A fall in tech valuations may send U.S. and Chinese unicorns running in different directions. Several private Silicon Valley firms worth $1 billion or more have taken valuation hits once they are in the public eye. The same may be happening to one-horned beasts in the People’s Republic, only in private.
Take Jack Dorsey’s U.S. online payments outfit, Square. The shares popped enthusiastically on the company’s stock market debut in November, but its market capitalization remains about a third below the $6 billion price tag implied by an earlier private funding round. Some unicorns that have yet to go public are already feeling the chill. Fidelity Investments, a prominent investor in late-stage private financings, recently marked down its holding in Snapchat by 25 percent from a headline valuation of $16 billion in May.

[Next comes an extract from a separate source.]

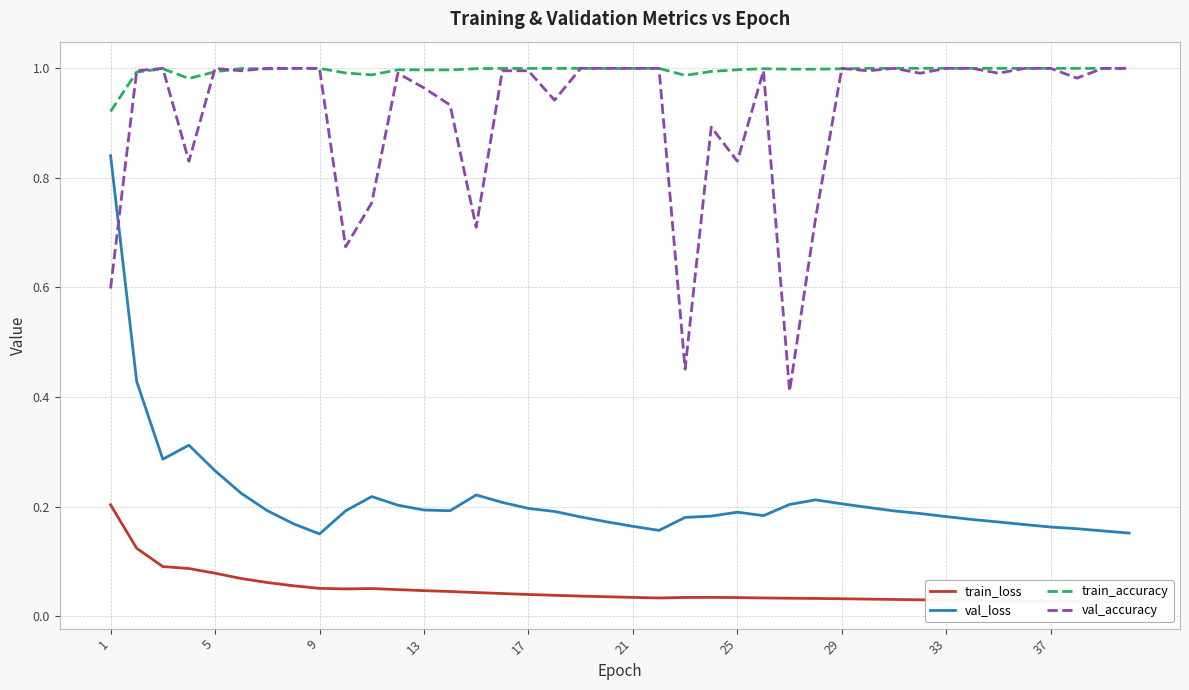

True or false: train_loss and val_accuracy intersect in this chart.

False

Super-unicorns such as Uber and Airbnb, valued at roughly $50 billion and $25 billion respectively on the strength of relatively small private fundraising exercises, can still tap Fidelity, T. Rowe Price and others for funds. These investors may be more cautious than they were, but it’s a more appealing option than an IPO with the risk of a very public drop in valuation.
Of the four unicorns that have listed in 2015 only one, Shopify, floated at a mark higher than its last private price, according to data compiled by TechCrunch. Of the 14 that have gone public since 2011, half have traded down since their IPOs. Meanwhile the number of U.S. private-market unicorns continues to rise.

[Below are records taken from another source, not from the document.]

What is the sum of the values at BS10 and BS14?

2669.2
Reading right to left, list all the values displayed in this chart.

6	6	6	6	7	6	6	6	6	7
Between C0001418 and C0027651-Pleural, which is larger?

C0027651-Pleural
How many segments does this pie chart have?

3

China’s members of the club face scepticism, too, but in pre-IPO markets. Private equity and venture capital appetites have cooled since the stock market crashed in June, with investments for October hitting $2 billion – just a third of the previous month’s total, according to Zero2IPO research, and down 30 percent year-on-year. The slowdown probably helped prompt October’s $15 billion merger deal between two group-discount website unicorns, Meituan and Dianping. And U.S.-style late-stage funding from established institutions like Fidelity is hard to come by.

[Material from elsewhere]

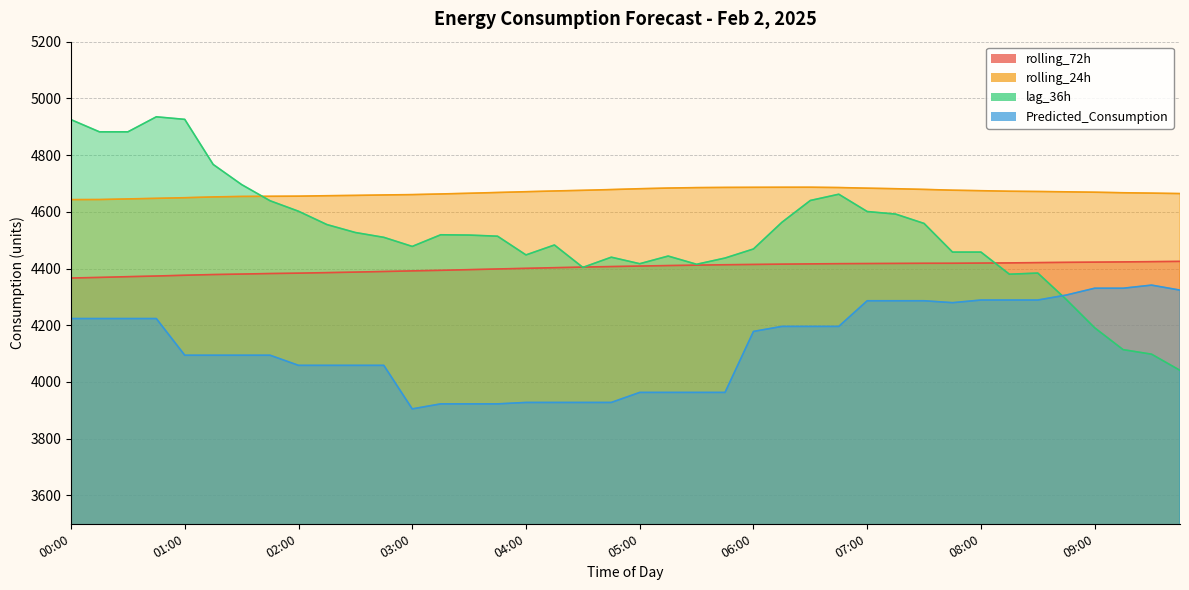

What is the average value of the lag_36h series?

4521.6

That means many of China’s startups may not have the option to stay private. They may not want to anyway, because public valuations are still high. The Nasdaq-style ChiNext board in Shenzhen trades at a whopping 84 times earnings and is up 92 percent this year. Regulators recently lifted an IPO ban, too.
Funding scares will probably cause U.S. unicorns to shy away from IPOs, but the Chinese species may run towards them.